Information supplied -
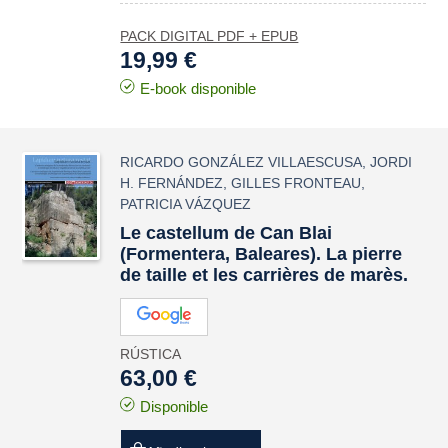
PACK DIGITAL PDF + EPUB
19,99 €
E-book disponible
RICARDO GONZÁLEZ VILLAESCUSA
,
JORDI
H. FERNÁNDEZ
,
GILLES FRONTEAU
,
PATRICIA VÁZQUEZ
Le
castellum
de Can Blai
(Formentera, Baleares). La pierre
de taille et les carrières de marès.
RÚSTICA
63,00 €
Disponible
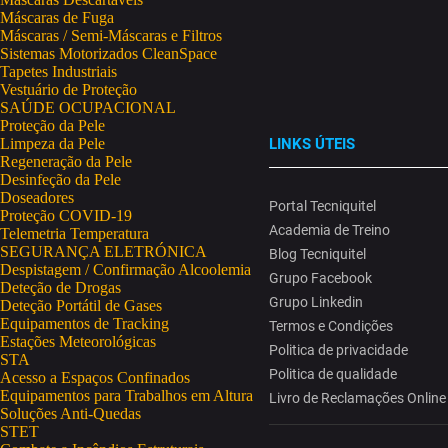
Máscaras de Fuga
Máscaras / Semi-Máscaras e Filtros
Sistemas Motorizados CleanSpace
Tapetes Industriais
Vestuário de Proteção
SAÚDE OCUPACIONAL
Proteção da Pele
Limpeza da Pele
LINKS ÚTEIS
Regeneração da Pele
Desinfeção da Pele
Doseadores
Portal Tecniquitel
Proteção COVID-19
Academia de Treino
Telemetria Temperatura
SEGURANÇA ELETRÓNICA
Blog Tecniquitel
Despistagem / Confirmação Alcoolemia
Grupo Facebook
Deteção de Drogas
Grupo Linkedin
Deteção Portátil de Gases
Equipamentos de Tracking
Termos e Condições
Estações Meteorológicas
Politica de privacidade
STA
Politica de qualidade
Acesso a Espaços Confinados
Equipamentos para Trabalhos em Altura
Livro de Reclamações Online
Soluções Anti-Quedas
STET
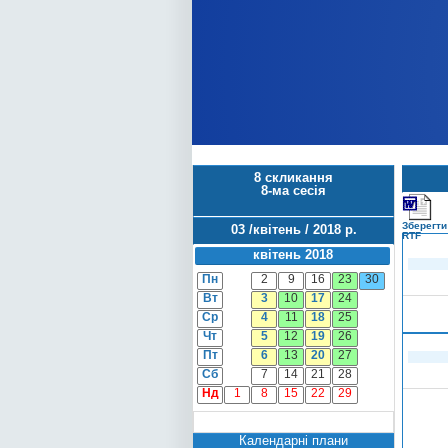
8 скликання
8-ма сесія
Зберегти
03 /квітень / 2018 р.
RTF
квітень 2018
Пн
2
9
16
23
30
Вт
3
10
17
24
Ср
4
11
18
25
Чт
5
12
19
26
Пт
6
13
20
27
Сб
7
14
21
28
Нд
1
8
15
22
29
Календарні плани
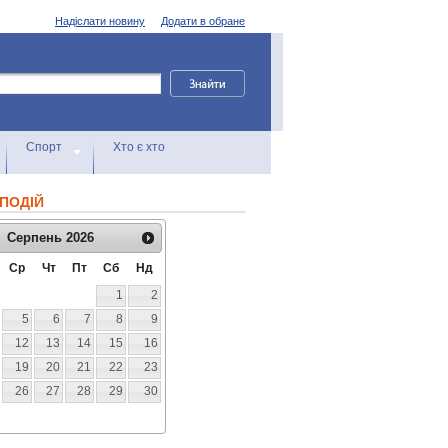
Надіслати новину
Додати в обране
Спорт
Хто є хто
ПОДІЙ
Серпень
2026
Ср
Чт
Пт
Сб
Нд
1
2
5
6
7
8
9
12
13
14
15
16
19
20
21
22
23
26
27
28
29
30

* * *

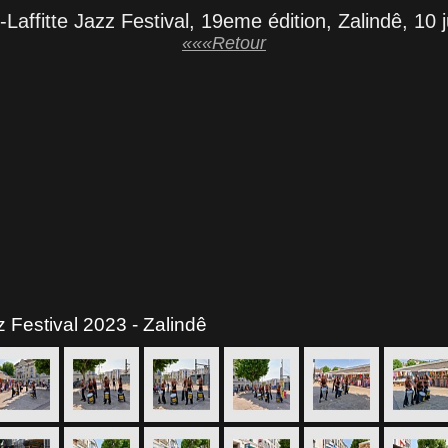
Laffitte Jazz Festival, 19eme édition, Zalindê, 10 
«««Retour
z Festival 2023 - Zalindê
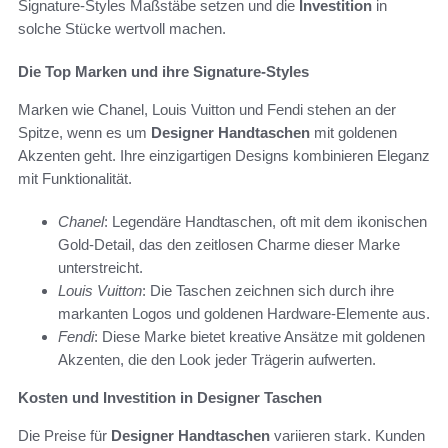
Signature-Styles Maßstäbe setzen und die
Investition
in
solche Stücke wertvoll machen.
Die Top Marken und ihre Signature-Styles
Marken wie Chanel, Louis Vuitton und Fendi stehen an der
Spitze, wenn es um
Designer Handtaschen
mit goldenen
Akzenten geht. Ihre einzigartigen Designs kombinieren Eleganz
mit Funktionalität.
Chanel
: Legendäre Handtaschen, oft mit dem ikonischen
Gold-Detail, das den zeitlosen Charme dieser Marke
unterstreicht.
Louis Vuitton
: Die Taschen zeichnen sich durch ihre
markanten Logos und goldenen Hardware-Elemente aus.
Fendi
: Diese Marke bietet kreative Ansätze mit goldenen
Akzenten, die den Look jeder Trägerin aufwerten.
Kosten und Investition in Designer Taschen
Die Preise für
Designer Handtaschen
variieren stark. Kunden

...

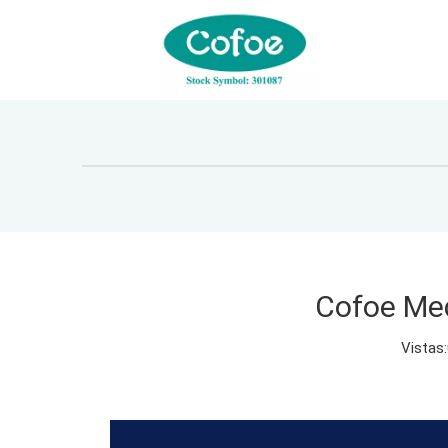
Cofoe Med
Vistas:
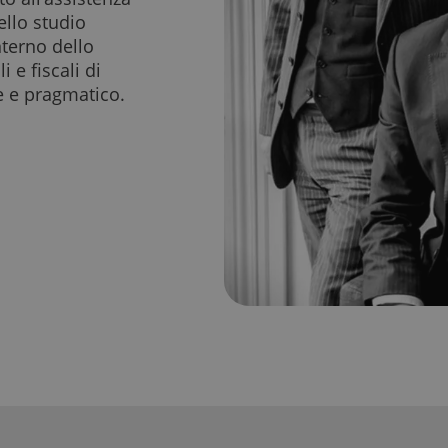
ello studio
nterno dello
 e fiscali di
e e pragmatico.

Exercise -
Reply with the count alone: how many lines of the records contain the string "Investition"?

Completed exercise -
2